2. A man climbs into the truck, and avoids touching anyone to get to a seat. He sees me, and reaches over to grab my knee and starts moving his hand toward my crotch. I do a swift karate chop and he lets go. Let me be clear- this was no accident, he hadn't lost his balance- he wanted to touch me. As with the first man, he also ignored the black women on board and sat adjacent to me so that he could smile at me the entire 45 minute trip.
3. A third man comes in and drops a metal L bar on my feet. At this point I regret wearing open toed shoes. I'd like to point out that David is sitting next to me during all of this, and no one is harassing him. The women are staring at him, but not as brazenly as the men are at me.
4. A fourth man comes in, sits across from David, and stares at my crotch the remainder of the trip. This guy gets hypocrite points because he then chastises David for putting his arm behind the woman sitting on the other side of him to brace himself better over the bumps. White woman in very conservative clothing < black Muslim woman.

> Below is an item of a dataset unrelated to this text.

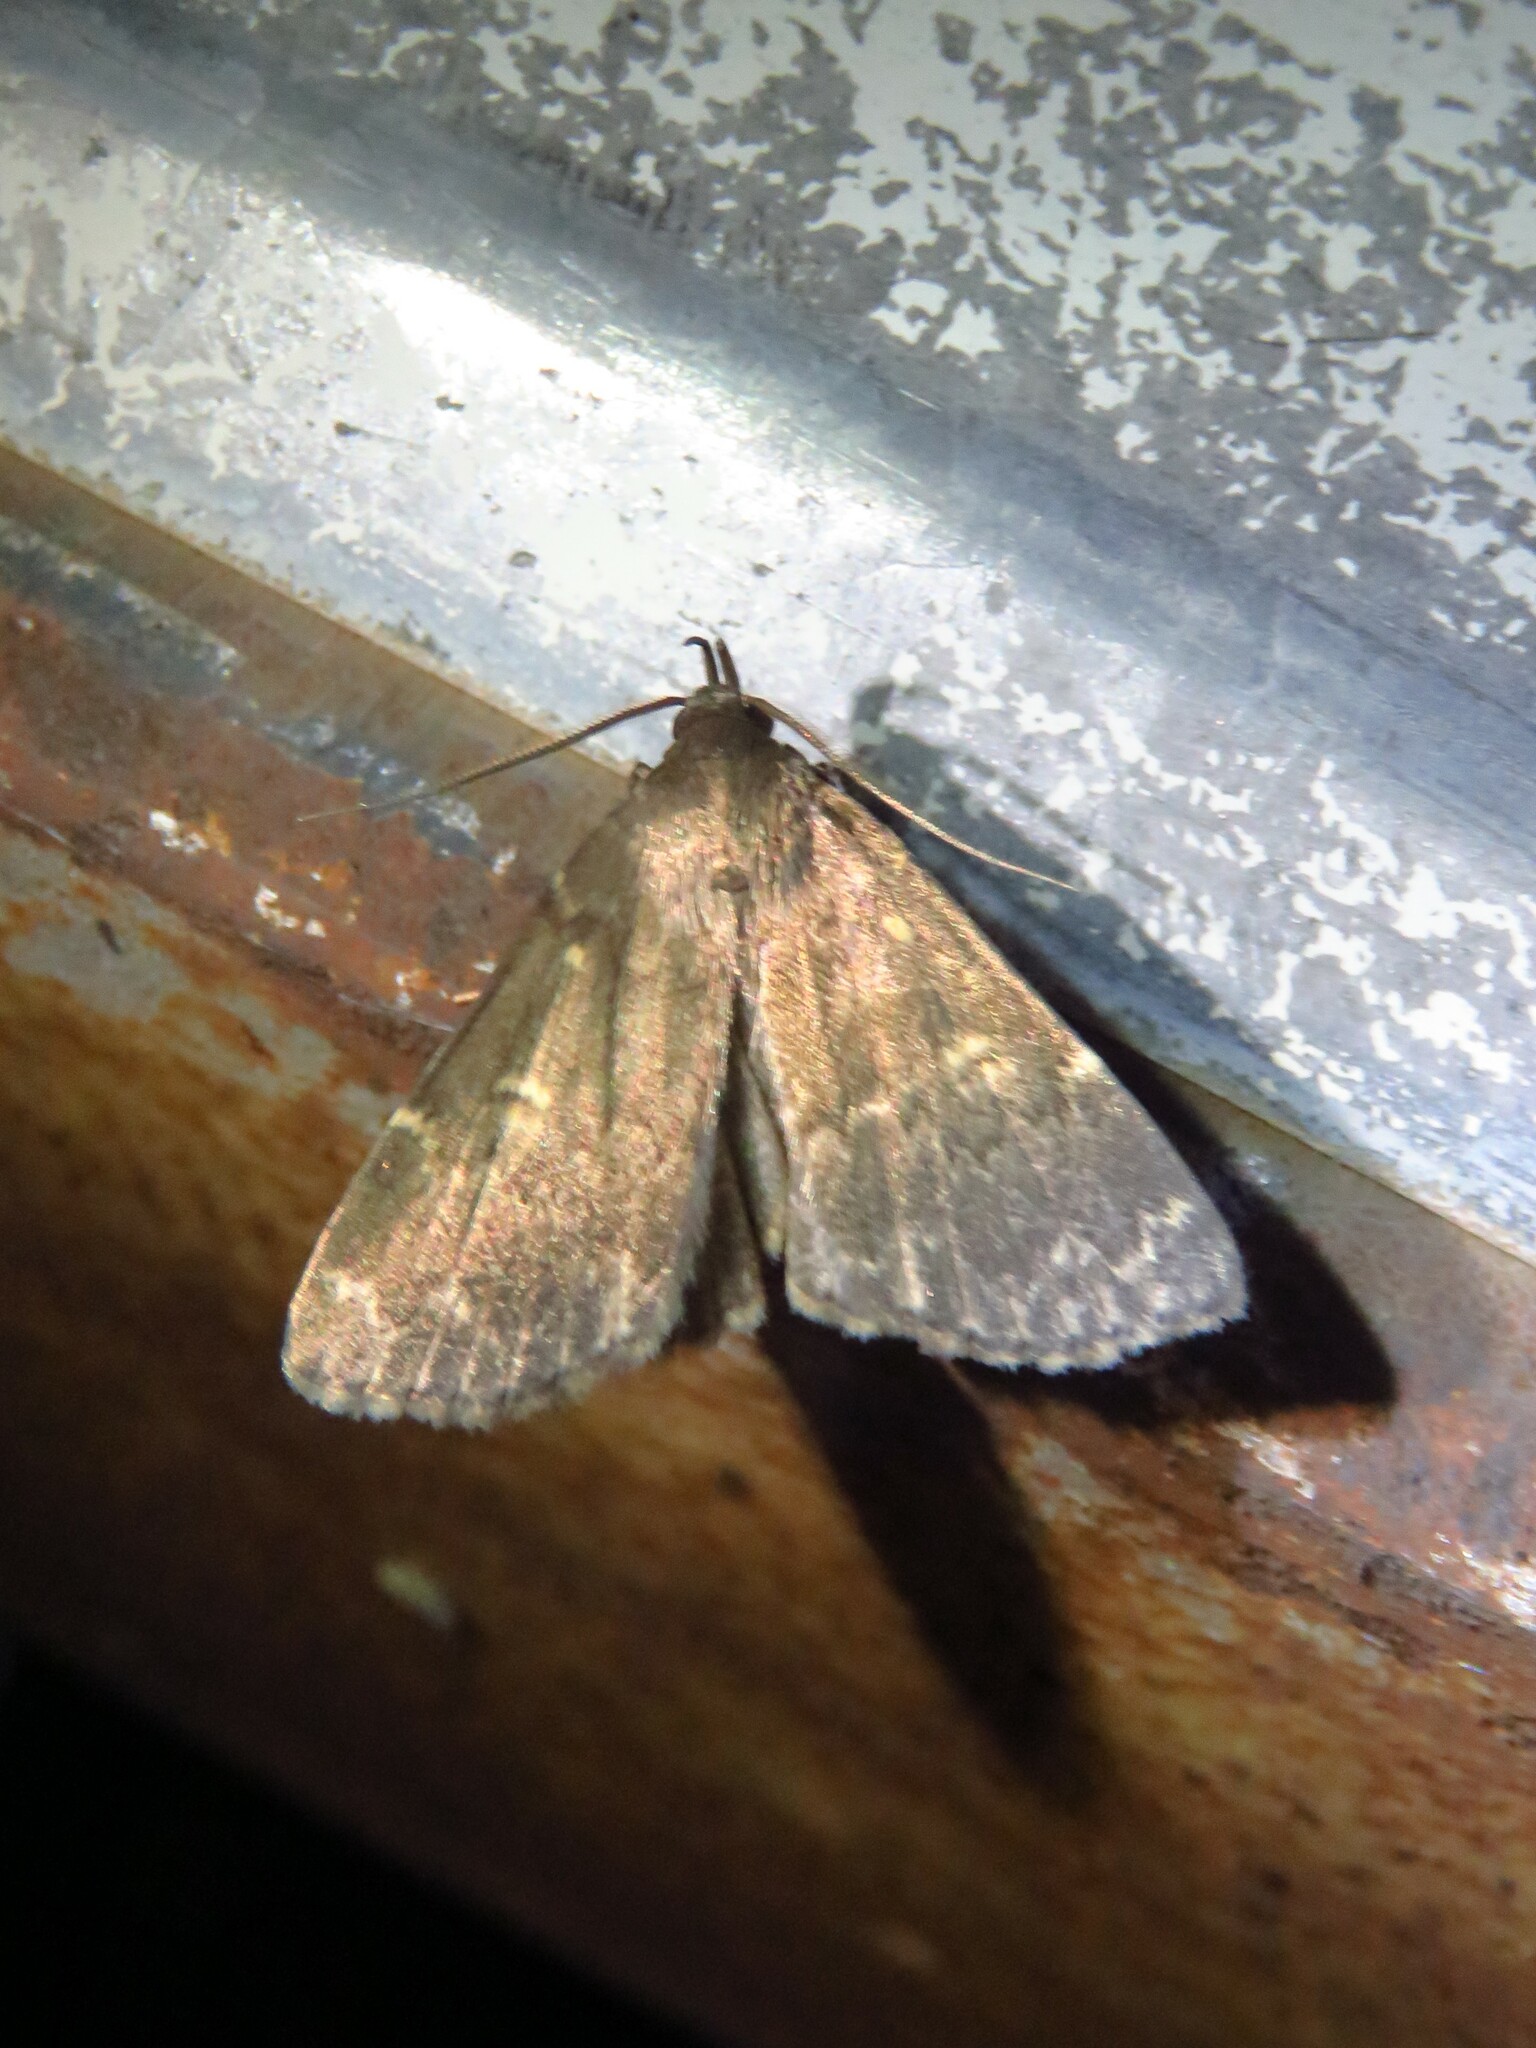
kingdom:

5. And finally, the herder, or the person who is responsible for getting people into the truck, gripped my knee as he pulls chickens out from under our bench. Never mind that it'd be easier for him to balance if he were using David. David noticed this and moved the guy's hand to his knee.
And this was just one 45 minute bus ride. Congratulations, Zanzibar. You've convinced me that not only racism, but sexism prevails in your "country." For those of you reading this blog with a desire to travel, if it is your desire to be treated like a sex object, look no further than Zanzibar. There were two people who treated me with the basic respect I believe all humans are entitled. Only two.
Well, it seems I got carried away ranting, so I'll try to do a separate post on Tanzania. Again, I apologize if anything I've said offends- again, it's not my intention to do so. Unfortunately when negativity dominates an experience, it's difficult for it not to contaminate the memory.